I have to admit I have a bit of a soft spot for toy cameras. I have a good collection I’ll start sharing here. My favorite, of course, is the Holga. So much so, I actually slapped a Holga lens on my Fujifilm X Pro 1, a.k.a. Frankenholga. However my entry into the really fascinating and wonderful world of toy cameras and lomography actually started with model camera kits. I’ve built two kit cameras now. The first was a TLR by Fotodiox, and the second was the camera below: Lomography Konstruktor DIY Camera.
This camera is a fully functional 35mm SLR. It sports a 50mm fixed-aperture lens, a 1/80s shutter speed, bulb mode, and a faux leather wrap. It comes in a cool tri-fold box and I kid you not, it’s a build-it-from-scratch kit. Fear not, because the mirror mechanism is already assembled, you just get to put the rest of it together.
It has a waist-level viewfinder with a small magnifying glass. It focuses from 20 inches to infinity. The lens is plastic, and yes you get to build it, but it’s really not to difficult. It even has a film counter! I took my time and was done in about an hour and a half. The camera has a really cool manual reflex mirror. A lever on the front right of the camera lifts the mirror and reflects the image from the plastic lens through the ground plastic viewfinder. When you’re done composing, you simply depress the shutter button and it releases the mirror to capture the image.
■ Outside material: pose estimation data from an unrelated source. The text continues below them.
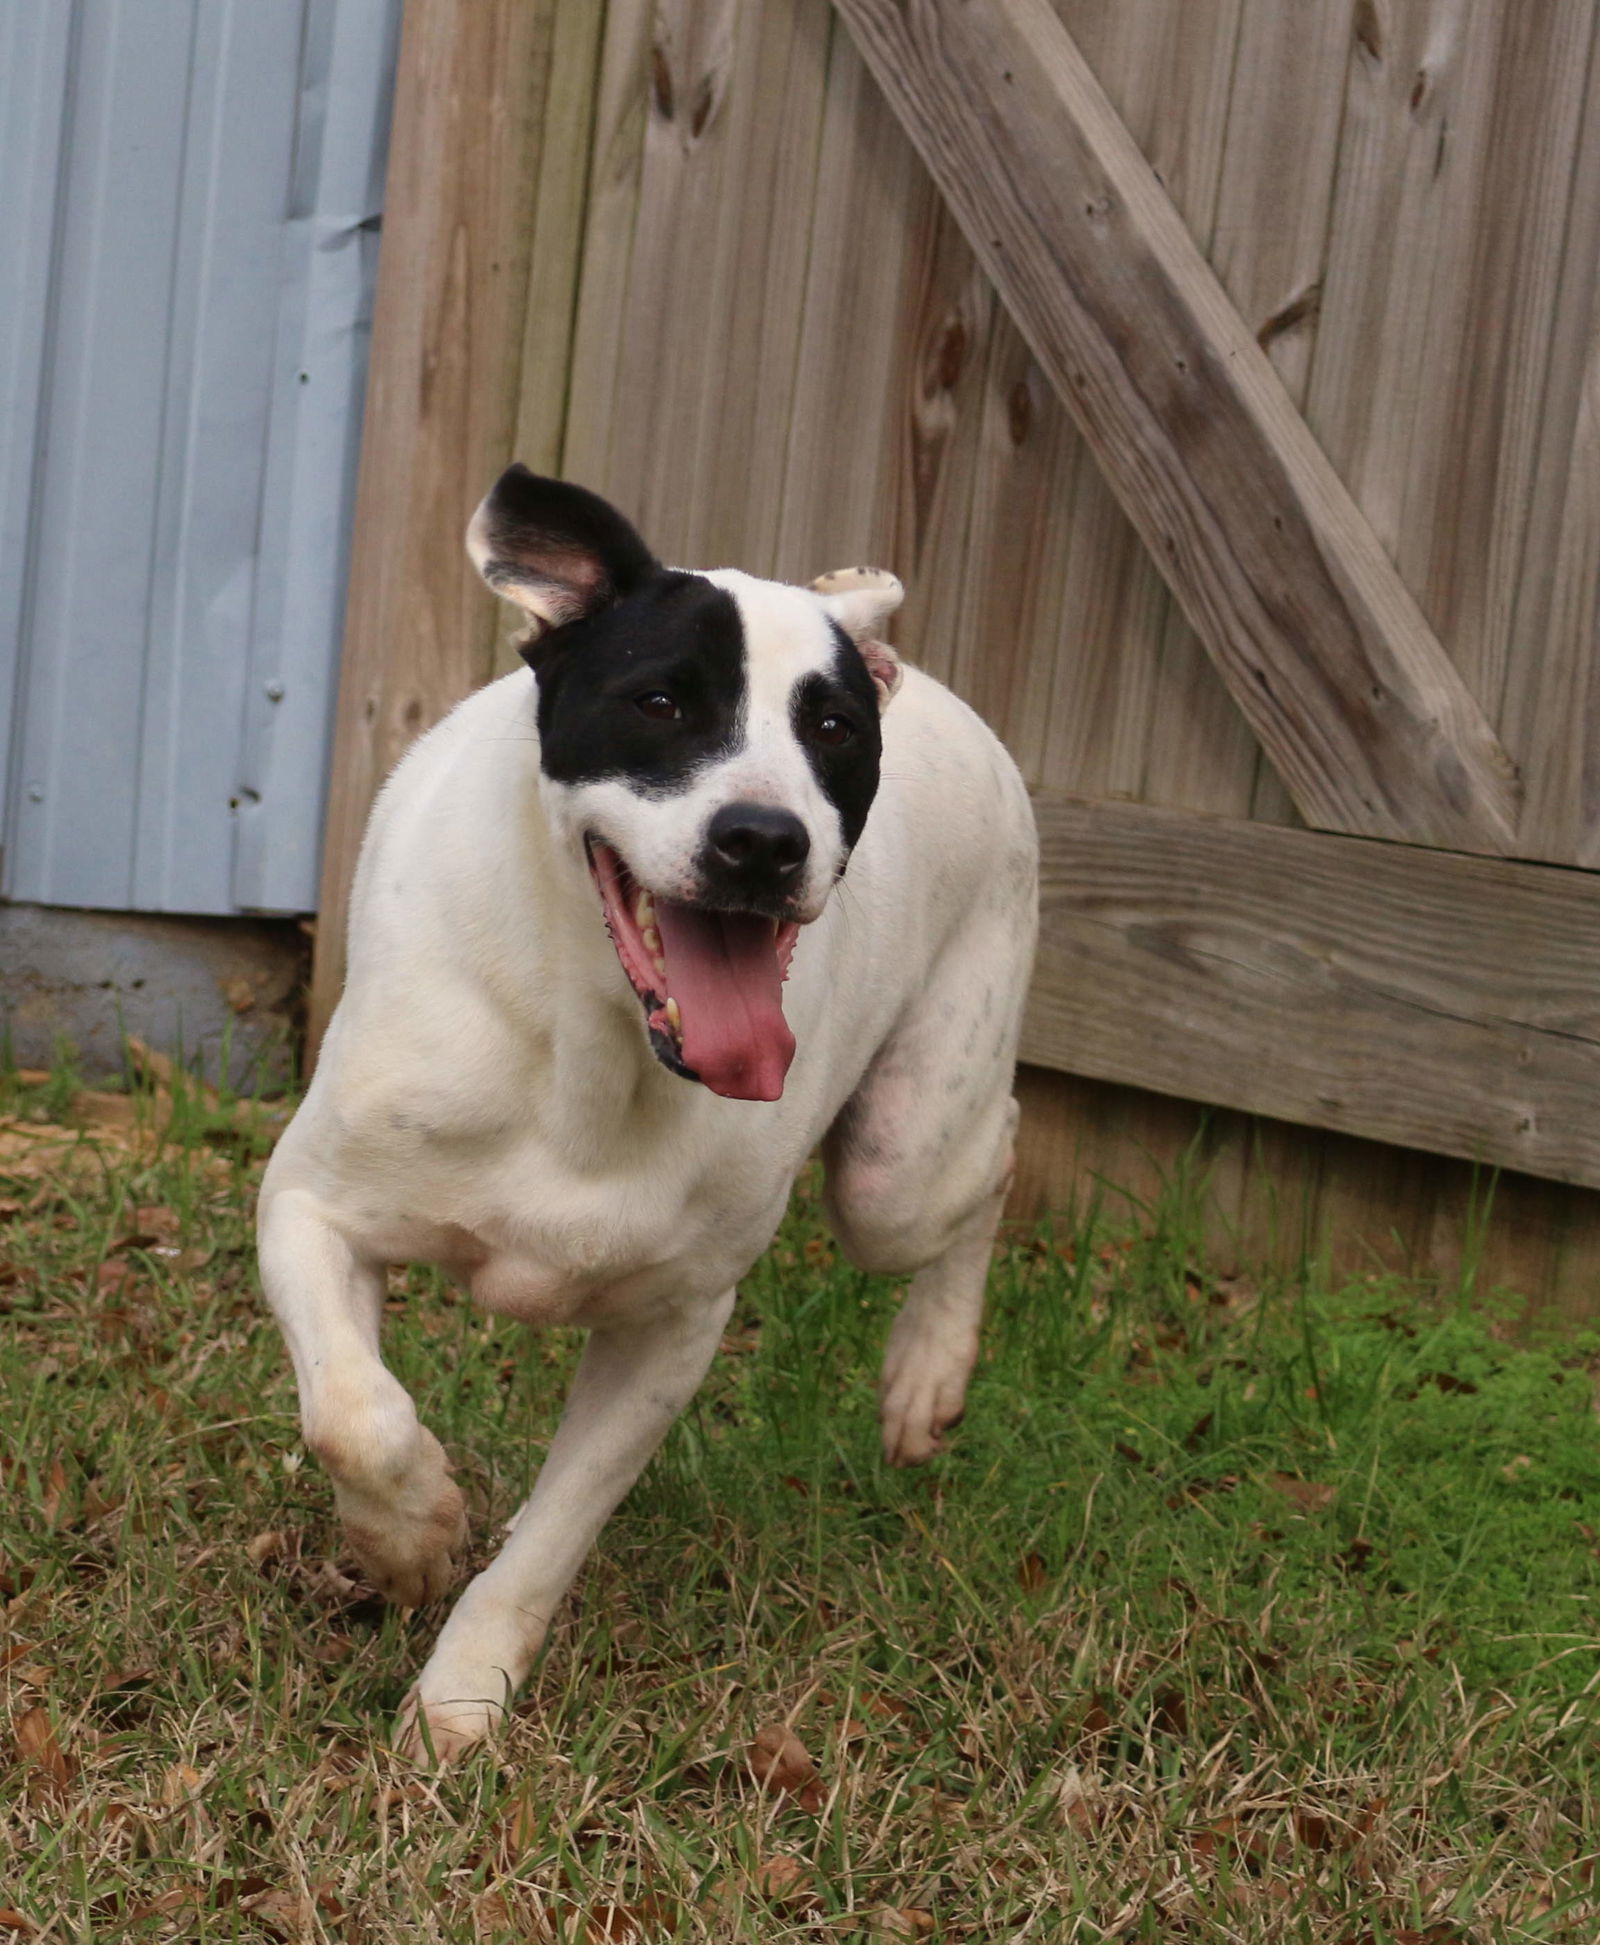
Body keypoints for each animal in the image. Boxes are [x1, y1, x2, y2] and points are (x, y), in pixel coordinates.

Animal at [260, 462, 1042, 1758]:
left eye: (832, 729)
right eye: (661, 700)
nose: (762, 840)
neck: (588, 1048)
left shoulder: (671, 1329)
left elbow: (552, 1534)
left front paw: (465, 1689)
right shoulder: (312, 1207)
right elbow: (354, 1415)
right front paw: (411, 1534)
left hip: (902, 1164)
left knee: (989, 1166)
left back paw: (928, 1373)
If you’ve got a steady hand or stationary object, it takes pretty cool pictures. There is a bit of vignetting in the corners, and this one has a very mild touch of pincushion, so it keeps that “Lomography” feel. However, it’s not really a don’t-think-just-shoot kind of camera unless you pre-focus and use it like a point-and-shoot. That’s just my experience with it. Others have taken this camera all the way to project status, and there is a great online photo group that has some amazing photos as well.
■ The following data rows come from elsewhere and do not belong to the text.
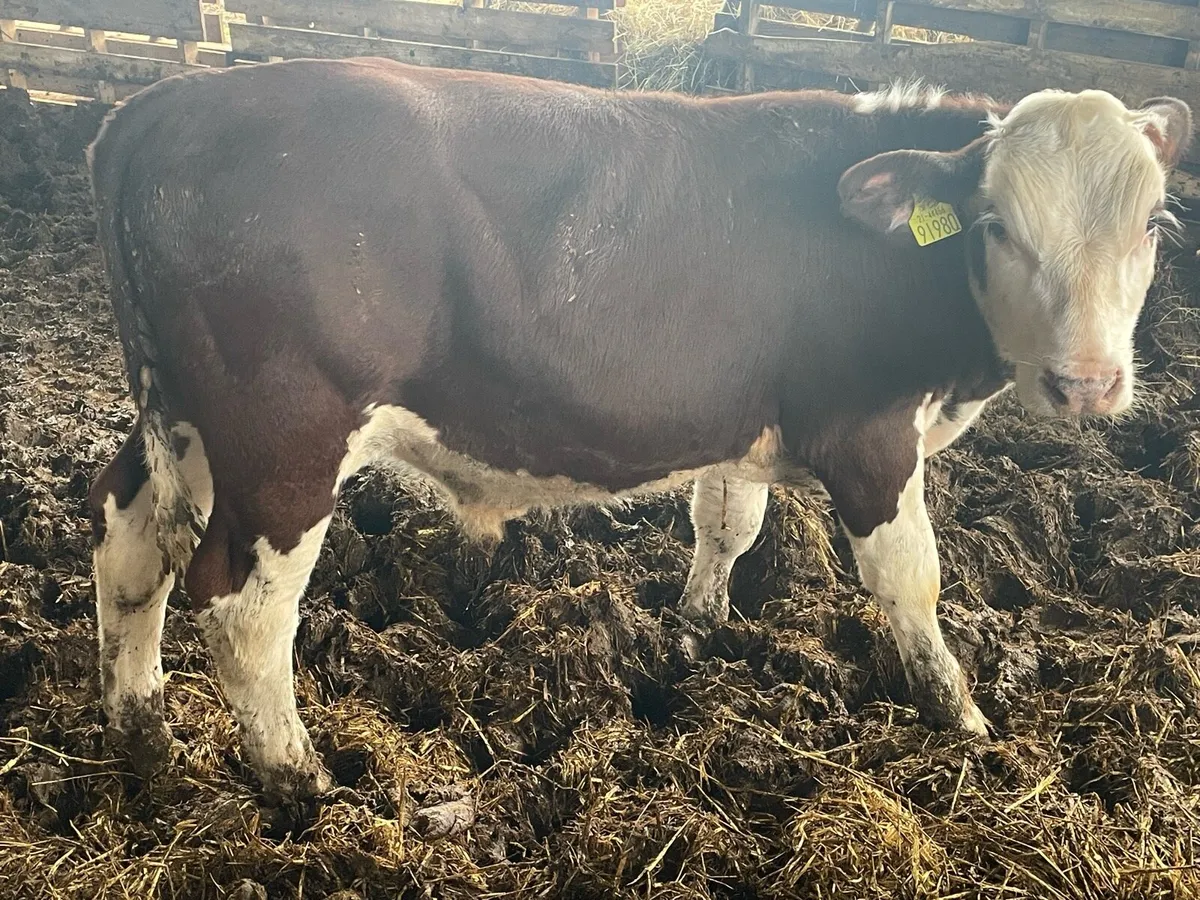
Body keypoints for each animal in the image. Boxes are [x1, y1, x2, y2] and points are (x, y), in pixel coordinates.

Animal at [85, 58, 1192, 803]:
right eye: (996, 224)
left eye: (1153, 225)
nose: (1088, 384)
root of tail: (163, 106)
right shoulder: (869, 436)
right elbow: (909, 580)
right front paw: (962, 715)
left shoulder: (740, 421)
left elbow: (727, 527)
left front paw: (695, 632)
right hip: (287, 440)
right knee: (243, 607)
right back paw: (295, 773)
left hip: (182, 422)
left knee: (127, 542)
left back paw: (142, 725)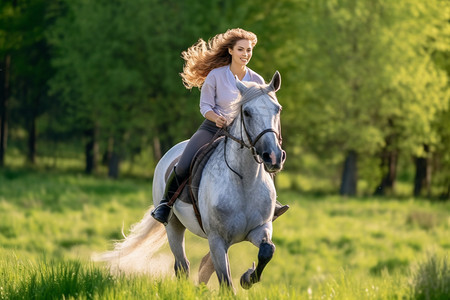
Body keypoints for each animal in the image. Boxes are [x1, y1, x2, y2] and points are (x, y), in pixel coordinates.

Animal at [98, 71, 286, 292]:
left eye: (277, 109)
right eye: (247, 112)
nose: (273, 157)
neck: (244, 183)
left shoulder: (260, 229)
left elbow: (267, 250)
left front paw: (247, 278)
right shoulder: (216, 239)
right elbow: (225, 283)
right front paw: (242, 279)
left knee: (202, 264)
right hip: (173, 225)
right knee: (182, 265)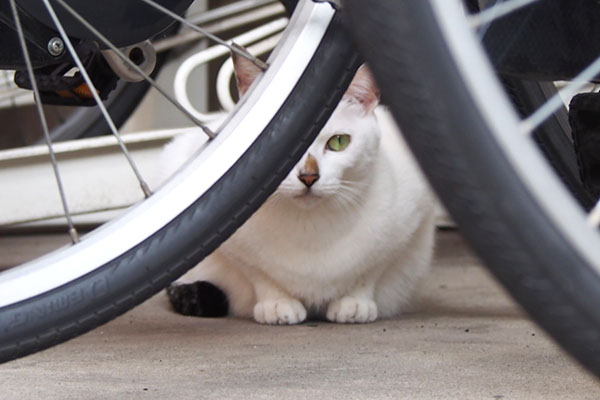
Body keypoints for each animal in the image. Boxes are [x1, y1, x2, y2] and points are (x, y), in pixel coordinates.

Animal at [162, 53, 438, 324]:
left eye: (339, 142)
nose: (309, 176)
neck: (310, 227)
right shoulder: (233, 247)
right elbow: (259, 274)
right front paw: (277, 303)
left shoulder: (406, 223)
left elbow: (370, 270)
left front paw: (354, 302)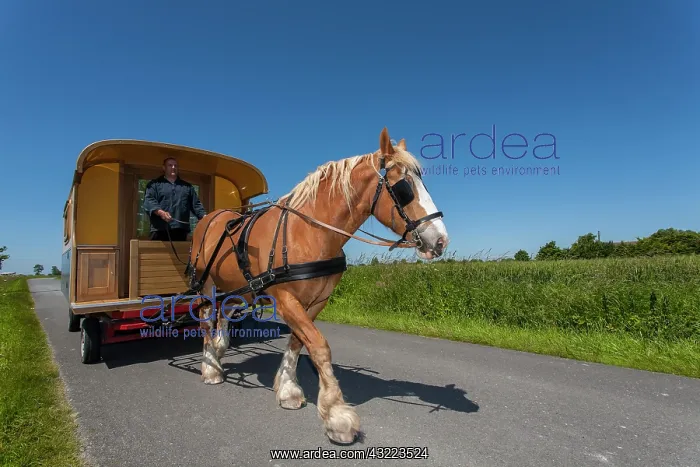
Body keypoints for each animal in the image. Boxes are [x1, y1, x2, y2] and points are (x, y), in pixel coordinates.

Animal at [187, 127, 449, 444]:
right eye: (404, 187)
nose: (440, 240)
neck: (310, 232)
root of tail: (211, 217)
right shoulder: (286, 299)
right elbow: (320, 348)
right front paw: (337, 416)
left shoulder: (316, 301)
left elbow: (299, 343)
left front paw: (288, 389)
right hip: (205, 284)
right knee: (205, 318)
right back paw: (210, 366)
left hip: (238, 288)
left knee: (223, 315)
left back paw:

At 1/80s shutter it’s not a good action camera, but I have attempted to do street photography with it. I don’t think I’ll be selling any prints or joining famous photographers basking in awesomeness, but street can be done with some patience using the Konstruktor.
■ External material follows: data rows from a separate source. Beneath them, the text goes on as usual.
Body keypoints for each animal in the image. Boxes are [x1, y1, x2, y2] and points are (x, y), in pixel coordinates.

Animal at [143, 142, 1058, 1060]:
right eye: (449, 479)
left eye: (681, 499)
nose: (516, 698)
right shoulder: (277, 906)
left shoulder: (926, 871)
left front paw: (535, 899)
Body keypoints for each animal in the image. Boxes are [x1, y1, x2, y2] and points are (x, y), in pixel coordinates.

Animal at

Portraits are a breeze with the camera, and they turn out quite nice. Don’t expect much bokeh due to the KonstruKtor’s f/10-ish aperture, but again it gives that cool Lomo feel. I shot it with Fuji 200 film and developed the roll with a Unicolor Press Kit.
The Konstruktor is the very first 35mm DIY SLR camera. It’s not just a cool toy, or a neat model to give you a hands-on experience of how the SLR internals work, but a bit of history. It’s only been out since 2013, and has been relatively successful. It has spawned a plethora of accessories and has garnered a pretty cool following. It’s inexpensive, easy to build, and best of all it actually takes pictures!